- [Problem requirements]: Rewrite the records from their start up to and including the line with "List each element's", replacing "Pantalla de Inicio" with "Pantalla Principal" and keeping everything else unchanged. Leave the pictures out of your answer.

(Layout annotation records)
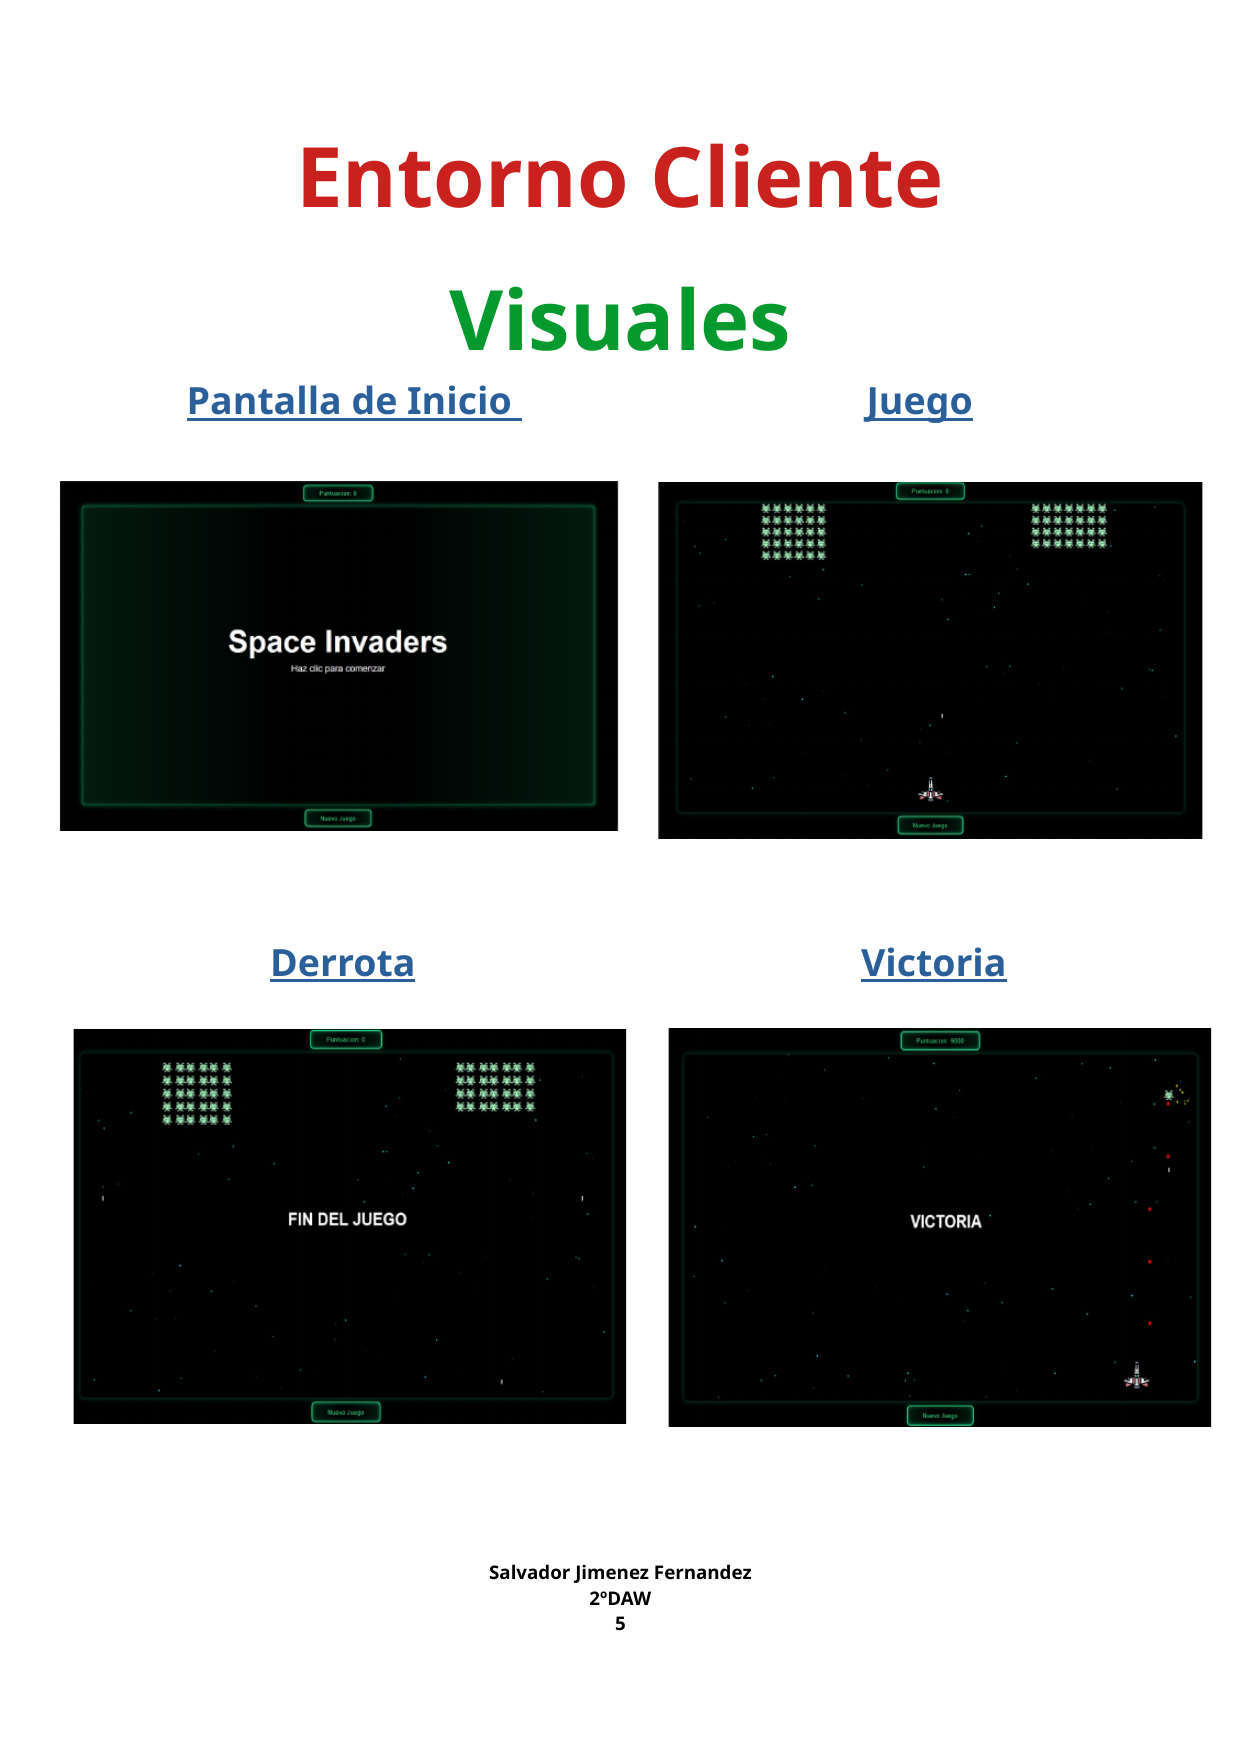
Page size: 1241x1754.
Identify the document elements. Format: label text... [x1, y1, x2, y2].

picture [59, 480, 619, 831]
text Visuales [118, 261, 1122, 375]
text Derrota Victoria [118, 936, 1122, 987]
picture [657, 482, 1203, 839]
text Pantalla de Inicio Juego [118, 375, 1122, 426]
picture [73, 1029, 627, 1424]
picture [668, 1028, 1212, 1427]
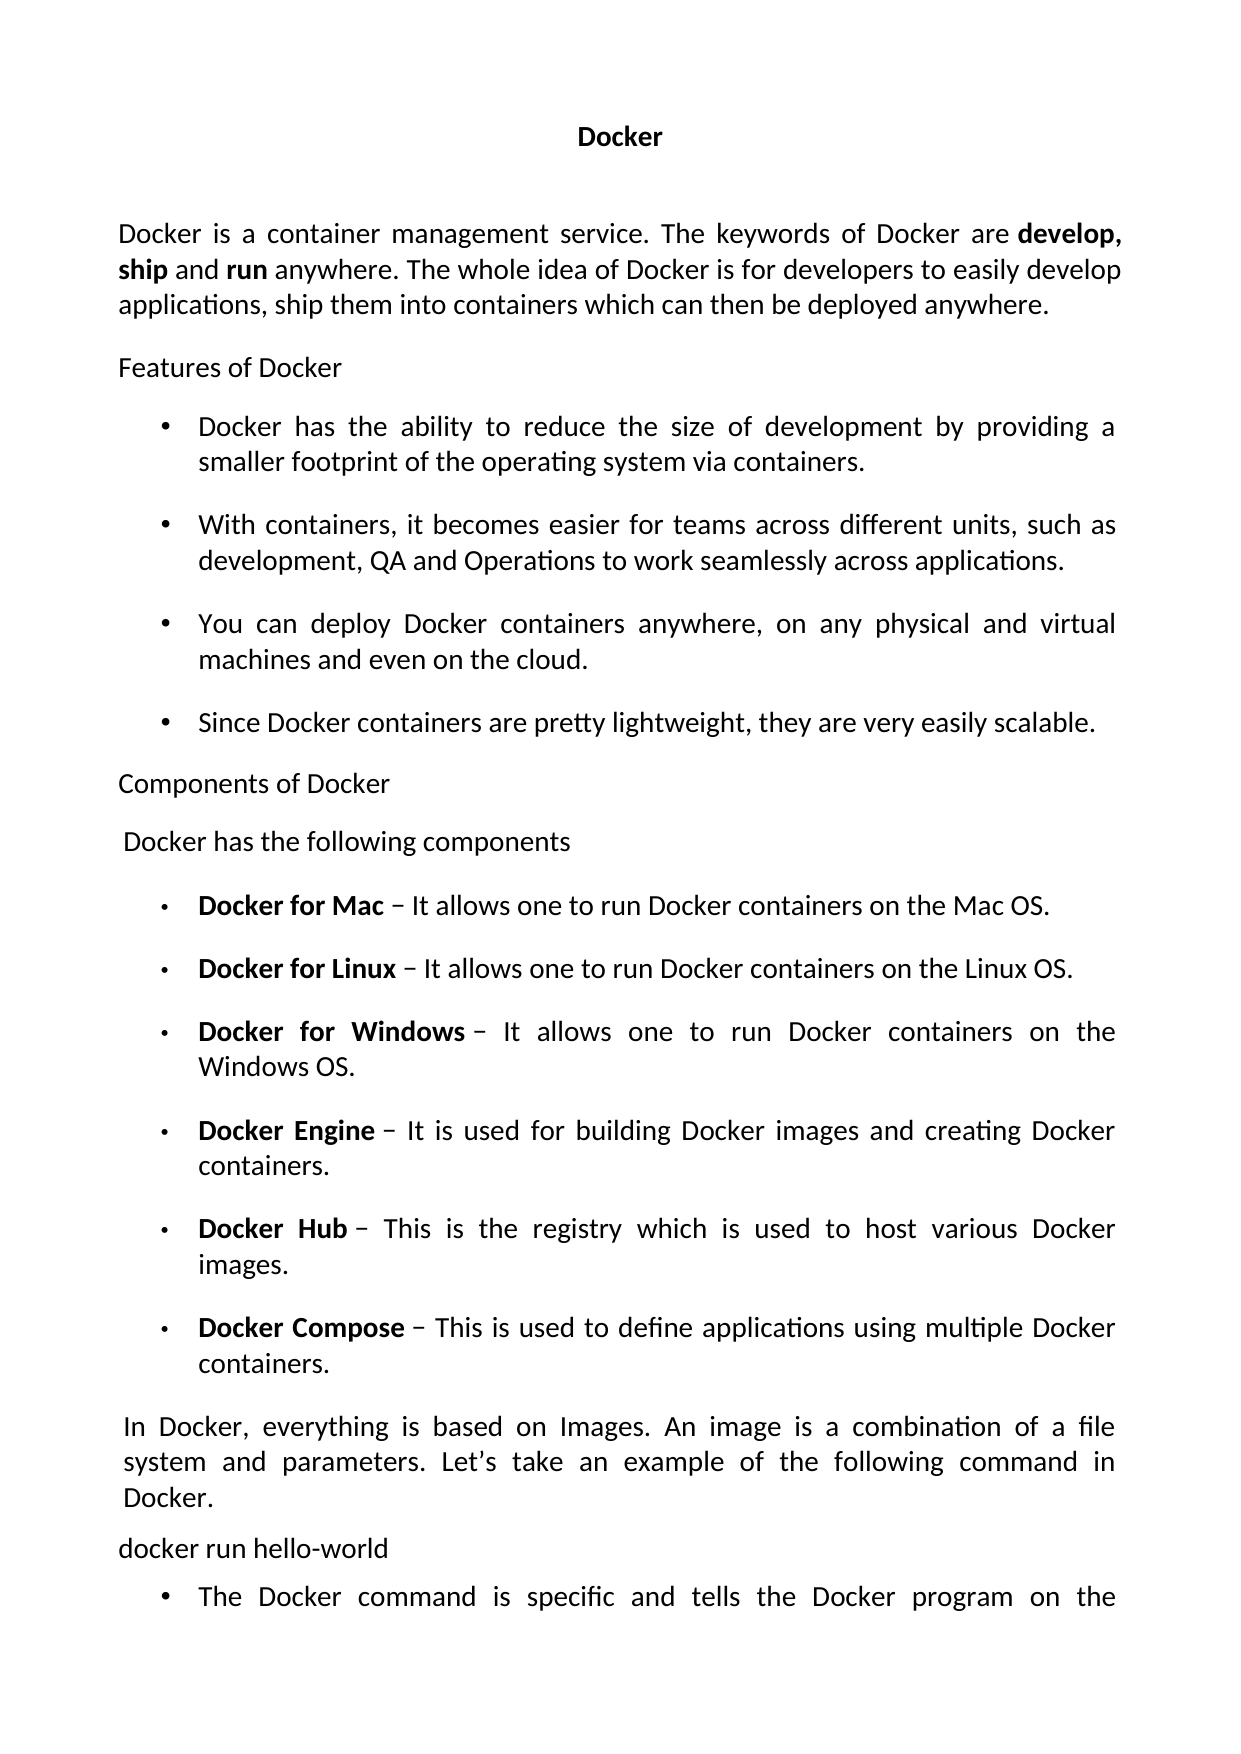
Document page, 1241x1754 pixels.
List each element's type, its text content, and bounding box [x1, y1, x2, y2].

list The Docker command is specific and tells the Docker program on the [161, 1578, 1117, 1613]
text In Docker, everything is based on Images. An image is a combination of a file system and parameters. Let’s take an example of the following command in Docker. [123, 1408, 1117, 1515]
text Docker is a container management service. The keywords of Docker are develop, ship and run anywhere. The whole idea of Docker is for developers to easily develop applications, ship them into containers which can then be deployed anywhere. [118, 215, 1122, 322]
text Docker [118, 118, 1122, 154]
list Docker for Mac − It allows one to run Docker containers on the Mac OS. [161, 887, 1117, 922]
text Docker has the following components [123, 823, 1117, 859]
list Docker Engine − It is used for building Docker images and creating Docker containers. [161, 1112, 1117, 1183]
text docker run hello-world [118, 1530, 1122, 1565]
list Since Docker containers are pretty lightweight, they are very easily scalable. [161, 704, 1117, 739]
text Components of Docker [118, 765, 1122, 801]
text Features of Docker [118, 349, 1122, 385]
list Docker Compose − This is used to define applications using multiple Docker containers. [161, 1309, 1117, 1380]
list Docker for Windows − It allows one to run Docker containers on the Windows OS. [161, 1013, 1117, 1084]
list Docker for Linux − It allows one to run Docker containers on the Linux OS. [161, 950, 1117, 985]
list Docker has the ability to reduce the size of development by providing a smaller footprint of the operating system via containers. [161, 408, 1117, 479]
list With containers, it becomes easier for teams across different units, such as development, QA and Operations to work seamlessly across applications. [161, 506, 1117, 578]
list You can deploy Docker containers anywhere, on any physical and virtual machines and even on the cloud. [161, 605, 1117, 676]
list Docker Hub − This is the registry which is used to host various Docker images. [161, 1210, 1117, 1282]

- [Output]:
Page size: 1241x1754.
Identify the document elements. Format: label text... [x1, y1, x2, y2].

picture [59, 480, 619, 831]
text Visuales [118, 261, 1122, 375]
text Derrota Victoria [118, 936, 1122, 987]
picture [657, 482, 1203, 839]
text Pantalla Principal Juego [118, 375, 1122, 426]
picture [73, 1029, 627, 1424]
picture [668, 1028, 1212, 1427]
Document page, 1241x1754 pixels.
List each element's type, its text content, and bounding box [x1, y1, x2, y2].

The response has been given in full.